McFreedom

Politics, Guns, Law and Tech

Friday, August 23, 2002

 

On Deterrence

Eugene Volokh has a very thoughtful post on nuclear deterrence. It underscores the fallacy behind most reliance on nuclear deterrence (as opposed to intervention with conventional weapons) to prevent an attack on the US with a weapon of mass destruction: The moral obligation of one who has power is to go to great lengths to avoid using it. "Never kill when you can maim, never main when you can injure, never injure when you can walk away." Deterrence is not a goal. It is an effect. A detterent is successful only if you never use it, but not using it requires a lot of work.

With great destructive power comes great responsibility. Not just to be judicious using that power, but to be judicious about when you should use lesser power to prevent eventually having to pull the trigger. A lesson I think many of us have forgotten is in the use of negative sanctions (sanctions of course being a general term here; invading Iraq and toppling Saddam Hussein is a "negative sanction") as part of communicating intent. I've made mistakes in the past where I was extremely forgiving of someone's errors and faults, and eventually let it slip until that person did something so terrible I had to drop a "nuclear weapon." As a manager, for instance, my first instinct with people was to stand way back. When someone made a mistake, I'd point it out gently, but take no sanction, write no report, threaten no action. Unfortunately, inevitably, some major error would occur - or the person would be directly insubordinate - because my lack of sanction was taken as tacit approval of poor work. At that point, my only recourse was to "drop the bomb" and fire them. This happened to me a couple of times, and I think both people were extremely surprised to discover that, while I rarely give direct, "top down" orders, disobeying one is completely unacceptable. Had I made more clear my displeasure - via sanctions - with more minor transgressions, they might have understood better that, while I prefer to simply trust the people in my organization, I do expect high standards of quality and conduct, and violations of those standards will not be tolerated. While I had told these people that I expected them to follow the few orders they received, I don't think they believe I'd actually use the threatened deterrence, because my previous "nice guy" behavior had led them to believe I was a pushover.

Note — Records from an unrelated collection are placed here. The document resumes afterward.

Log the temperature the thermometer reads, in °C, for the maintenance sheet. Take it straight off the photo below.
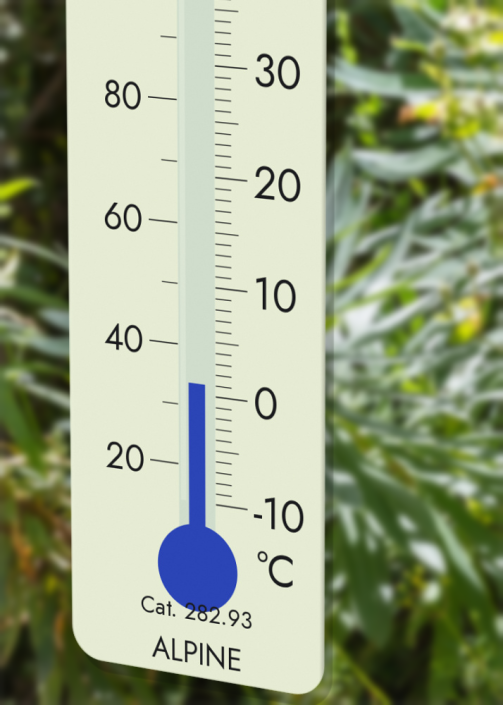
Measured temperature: 1 °C
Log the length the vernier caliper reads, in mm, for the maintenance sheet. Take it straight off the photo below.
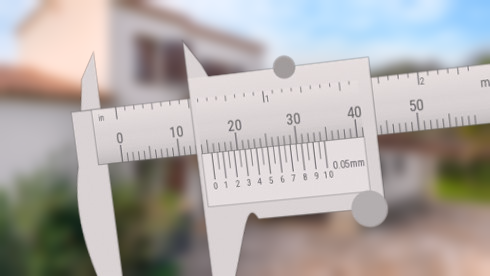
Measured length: 15.6 mm
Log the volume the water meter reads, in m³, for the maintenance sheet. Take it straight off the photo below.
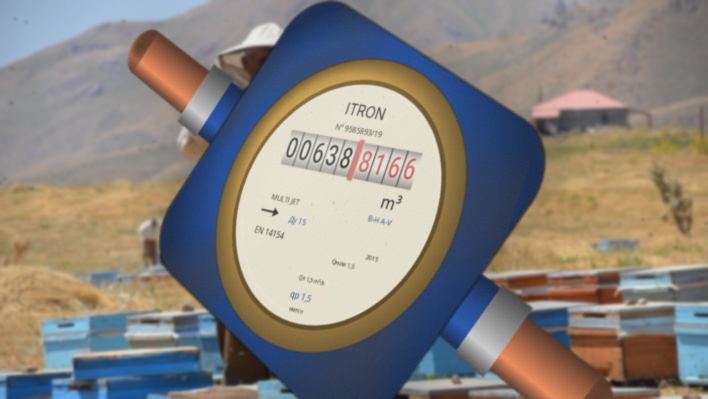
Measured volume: 638.8166 m³
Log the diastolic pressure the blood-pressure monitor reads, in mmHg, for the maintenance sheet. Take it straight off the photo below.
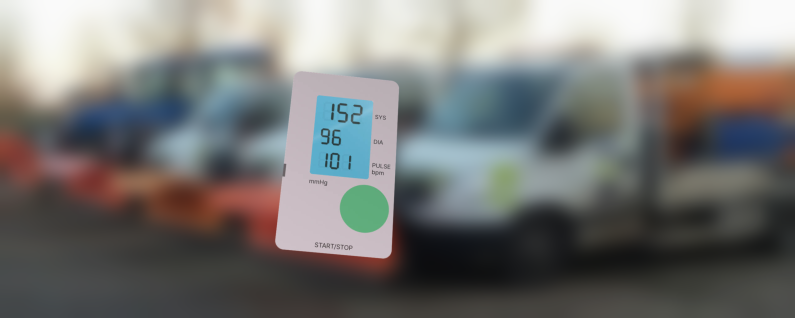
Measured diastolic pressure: 96 mmHg
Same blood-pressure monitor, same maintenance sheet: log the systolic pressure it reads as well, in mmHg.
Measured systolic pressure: 152 mmHg
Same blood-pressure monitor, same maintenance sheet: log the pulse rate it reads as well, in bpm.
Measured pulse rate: 101 bpm
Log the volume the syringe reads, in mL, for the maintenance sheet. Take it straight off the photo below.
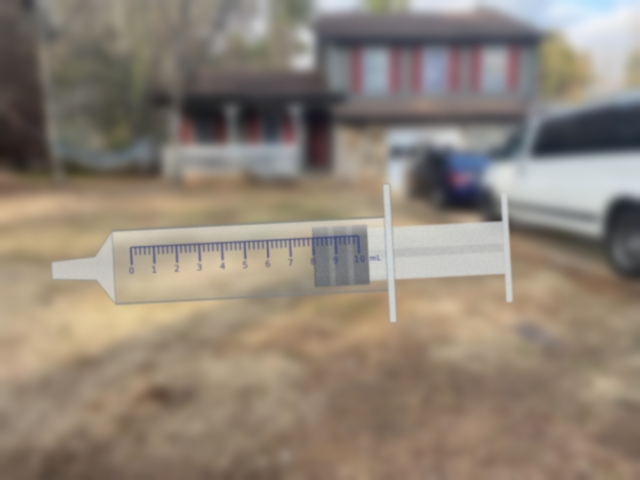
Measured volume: 8 mL
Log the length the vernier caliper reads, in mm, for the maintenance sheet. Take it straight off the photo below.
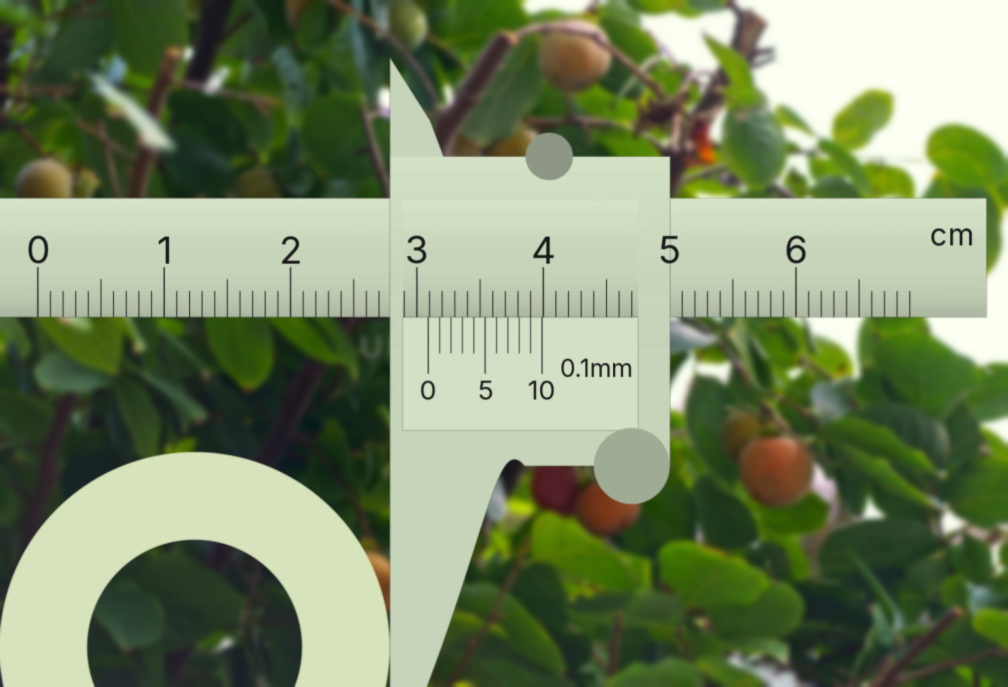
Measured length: 30.9 mm
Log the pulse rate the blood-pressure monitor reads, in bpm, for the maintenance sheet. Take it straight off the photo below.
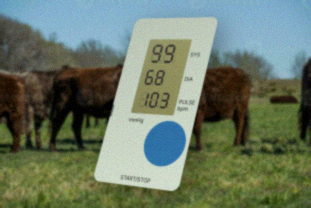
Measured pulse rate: 103 bpm
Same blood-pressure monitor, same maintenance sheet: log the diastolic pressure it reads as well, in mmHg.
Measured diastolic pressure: 68 mmHg
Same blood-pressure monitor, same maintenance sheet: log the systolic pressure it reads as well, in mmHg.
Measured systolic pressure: 99 mmHg
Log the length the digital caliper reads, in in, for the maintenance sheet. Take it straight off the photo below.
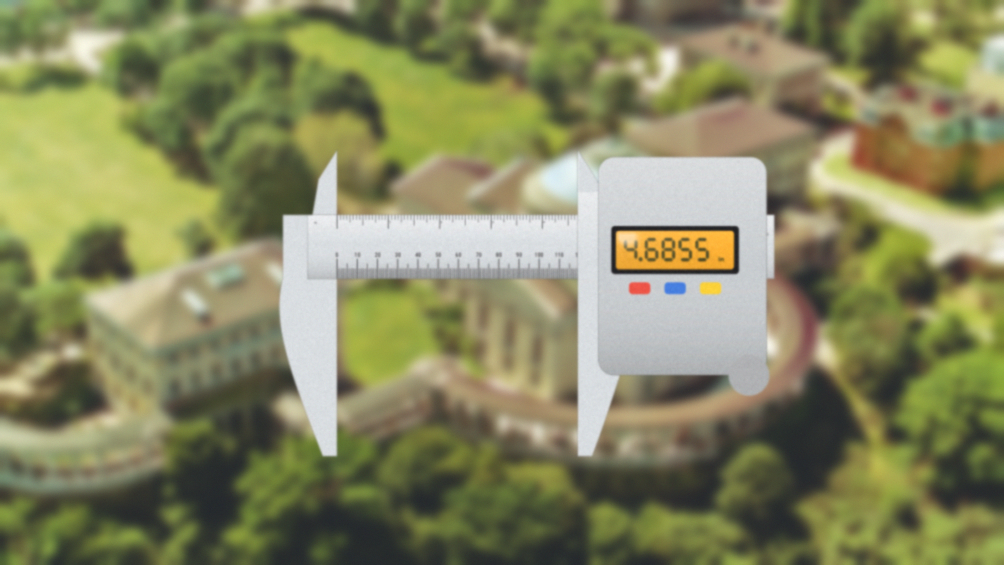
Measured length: 4.6855 in
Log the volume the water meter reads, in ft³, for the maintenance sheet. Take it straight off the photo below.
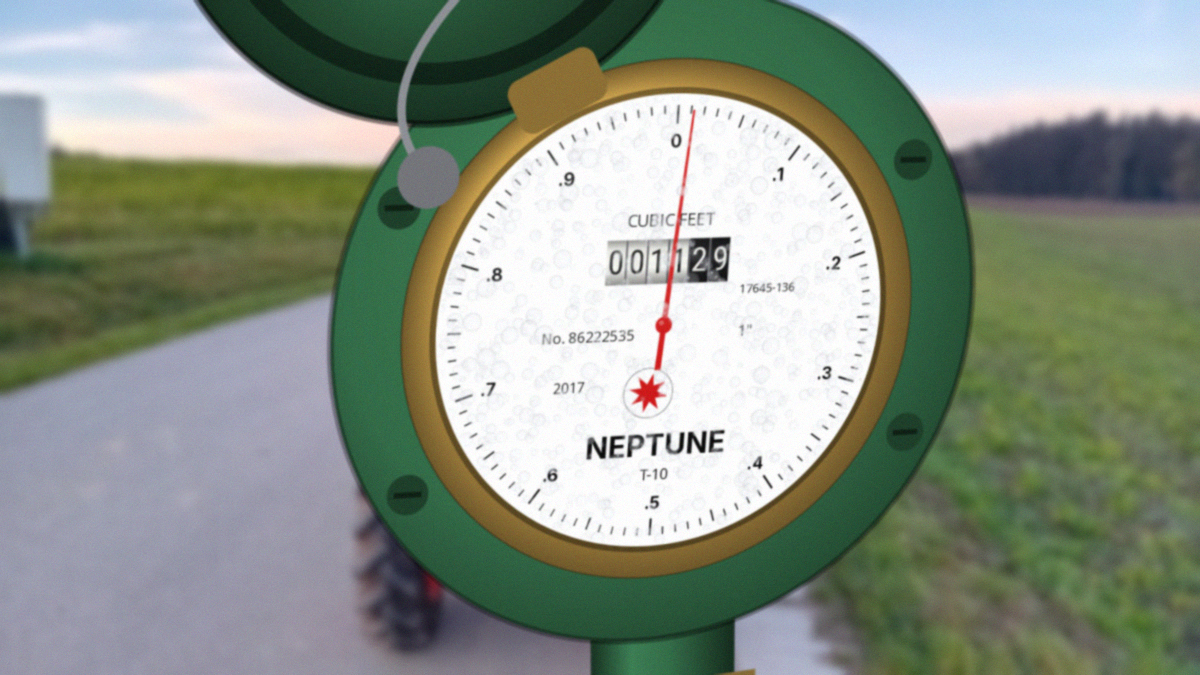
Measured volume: 1129.01 ft³
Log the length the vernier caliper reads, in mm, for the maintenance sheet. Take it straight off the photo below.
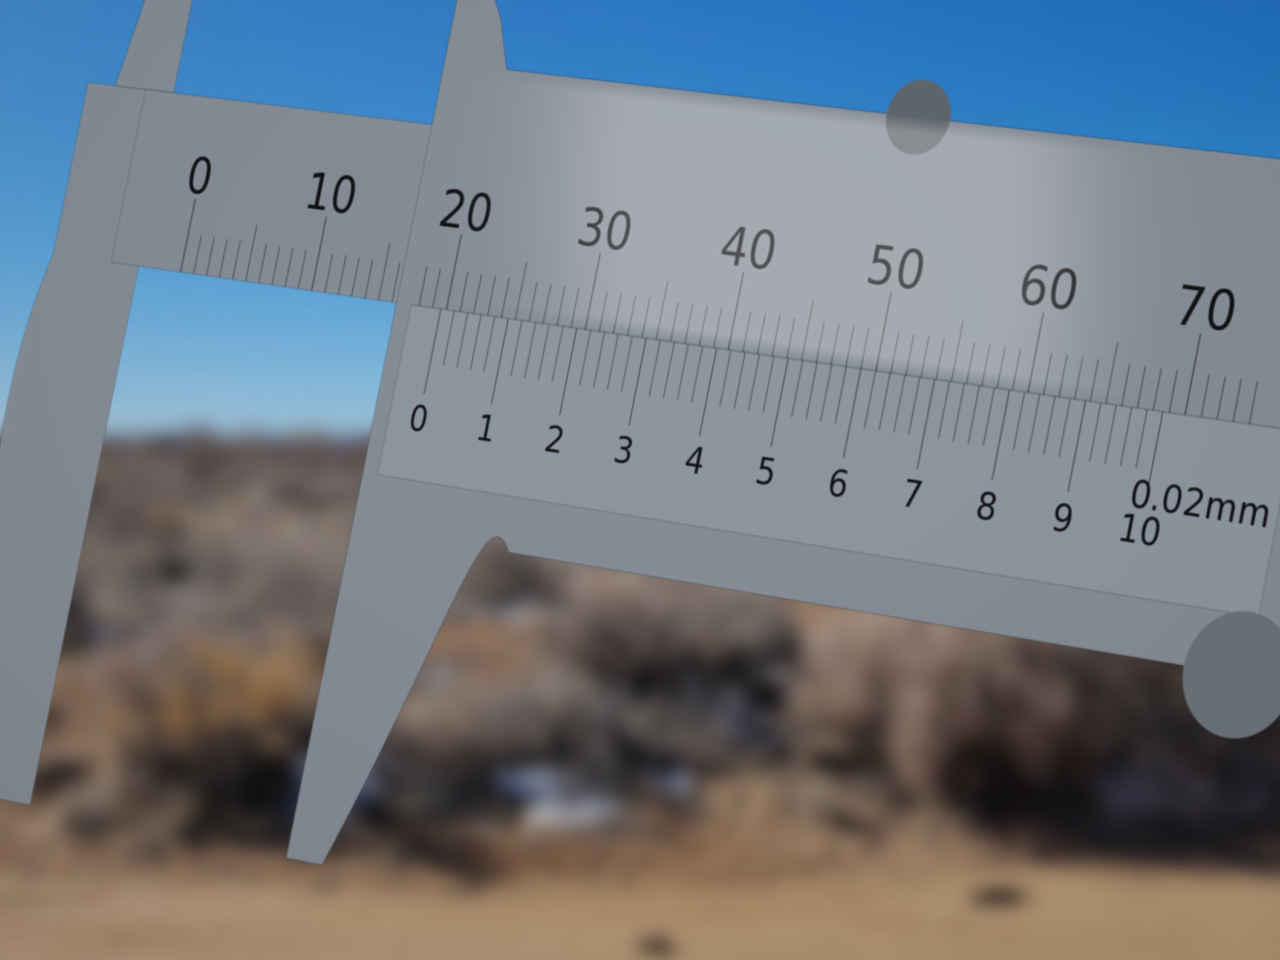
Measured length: 19.6 mm
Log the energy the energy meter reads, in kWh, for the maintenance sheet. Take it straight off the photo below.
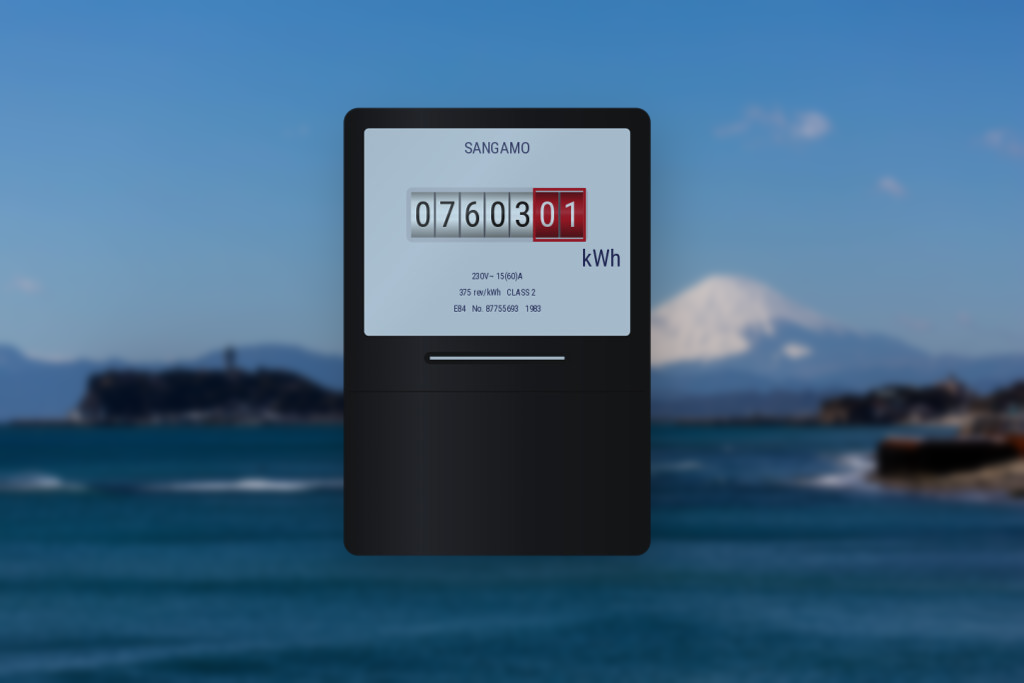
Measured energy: 7603.01 kWh
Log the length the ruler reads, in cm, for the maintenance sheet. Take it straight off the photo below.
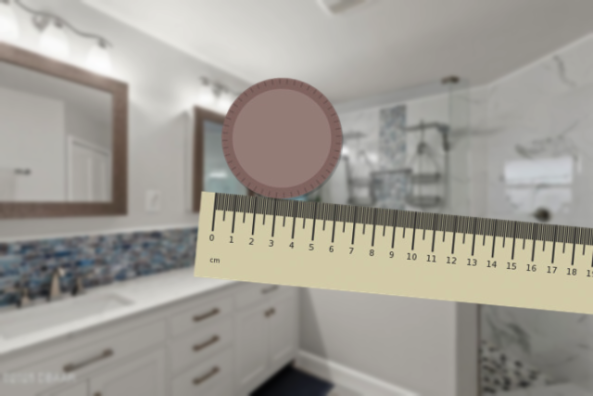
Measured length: 6 cm
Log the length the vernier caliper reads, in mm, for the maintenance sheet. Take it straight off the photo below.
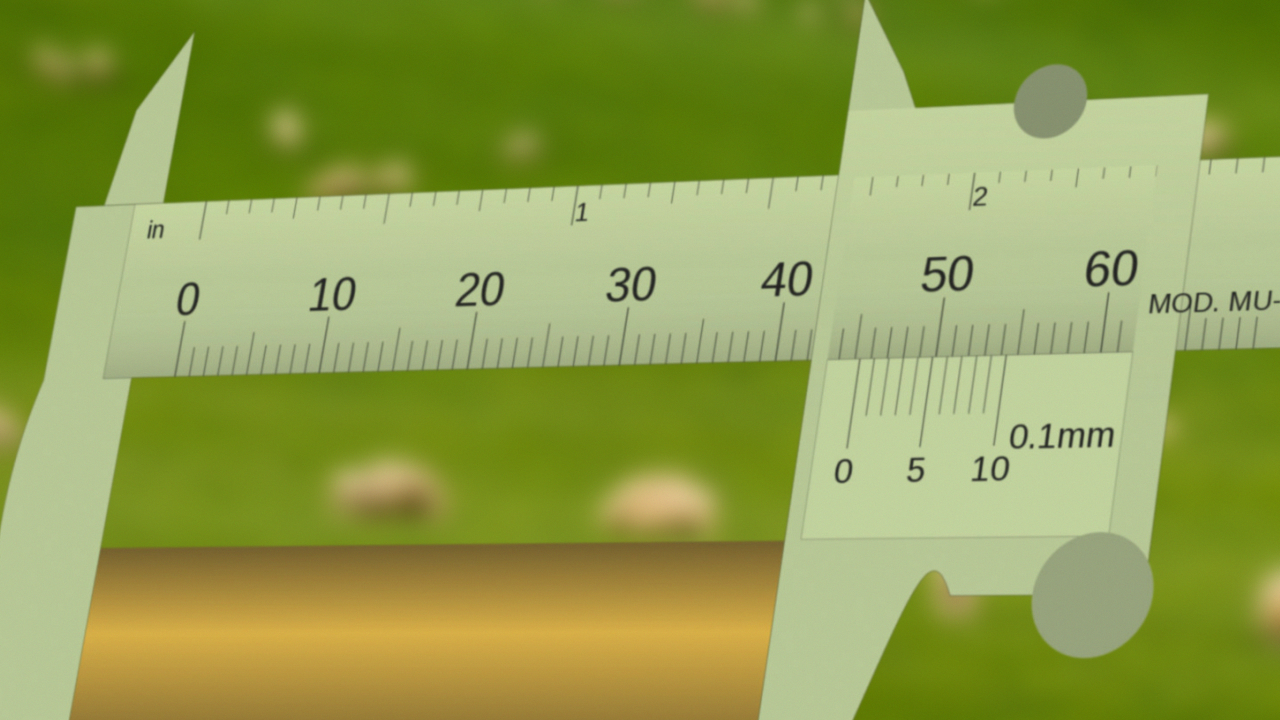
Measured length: 45.3 mm
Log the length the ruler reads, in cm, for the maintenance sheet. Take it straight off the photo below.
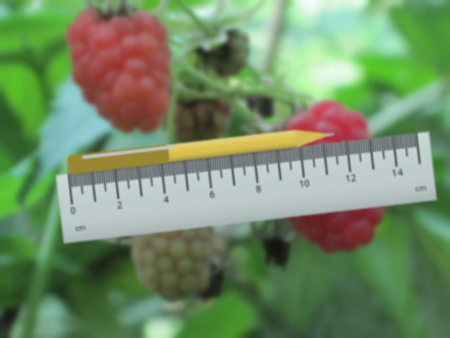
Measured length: 11.5 cm
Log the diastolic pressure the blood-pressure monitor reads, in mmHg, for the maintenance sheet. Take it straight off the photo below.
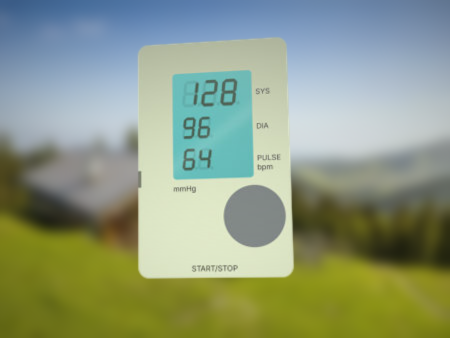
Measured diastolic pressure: 96 mmHg
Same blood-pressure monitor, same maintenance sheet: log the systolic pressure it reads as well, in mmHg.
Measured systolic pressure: 128 mmHg
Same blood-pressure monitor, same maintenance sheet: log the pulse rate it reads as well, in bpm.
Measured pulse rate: 64 bpm
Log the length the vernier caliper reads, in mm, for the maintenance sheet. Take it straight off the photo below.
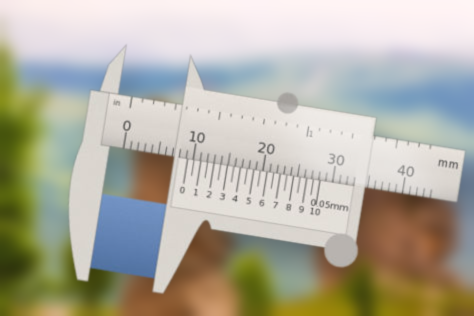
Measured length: 9.2 mm
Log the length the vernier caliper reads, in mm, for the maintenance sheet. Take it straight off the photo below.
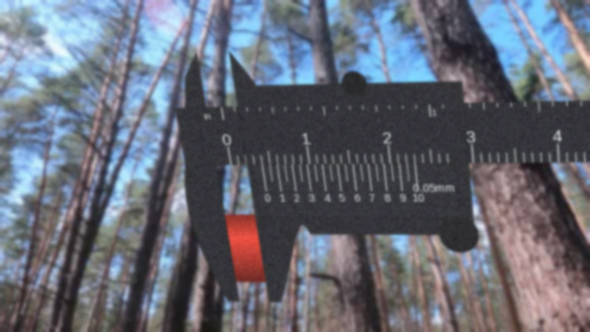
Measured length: 4.0 mm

From a management perspective, firing someone is almost always a failure not of the person fired but of the manager; your job is to get people to accomplish a task, and if you fire them it is because they were unable to accomplish them, which means that you were unable to accomplish your job. I've always felt awful about every employee I've fired, and after a few times, I learned that, in fact, providing sanctions to the early mistakes is the nice thing to do. Because otherwise you may have to fire them, later, and neither of you want that. If the application of the final deterrent becomes necessary, you want to be able to ask yourself, "Did I do everything I could have to avoid that?" and have the answer clearly be "yes." And we're just talking about firing someone, here - if we are forced to destroy a city, how much greater our obligation to do everything we can to avoid it is!

One of my favorite scenes from the movie Star Wars is when Obi-Wan Kenobi is in the cantina at the beginning. A thug is harassing the farmboy Obi-Wan is with, for no real reason. Rather than intimidating the thug, Obi-Wan puts his hand on the thug's arm, and says, "This little one's not worth the effort. Come, let me get you something." Obi-Wan knows what his deterrent is - it's maining the guy with his lightsaber. The guy doesn't know what's going to happen to him if he continues down the path he's on, so Obi-Wan's only deterrent isn't useful. Instead, recognizing the moral responsibility he has to try to prevent this guy's arm getting cut off, Obi-Wan tries to buy him a drink. He'd rather buy him a drink than cut his arm off, even though he's an apparently awful man who claims to have the "death penalty in twelve systems." When his entreaties are refused and the man threatens Obi-Wan, of course, he is forced to cut the man's arm off. But he can sleep soundly at night because he knows he did everything he could - in the brief time he had - to prevent cutting his arm off.

Our application of force now will let Mr. Hussein (and, since he won't be in power after this, other would-be threats) know that we are serious about this and will not tolerate someone releasing a weapon of mass destruction on our soil. It is the nice thing to do, because if we don't, we'll eventually have to kill hundreds of thousands of Iraqis. If we have to do that, it will be the biggest failure America has ever had.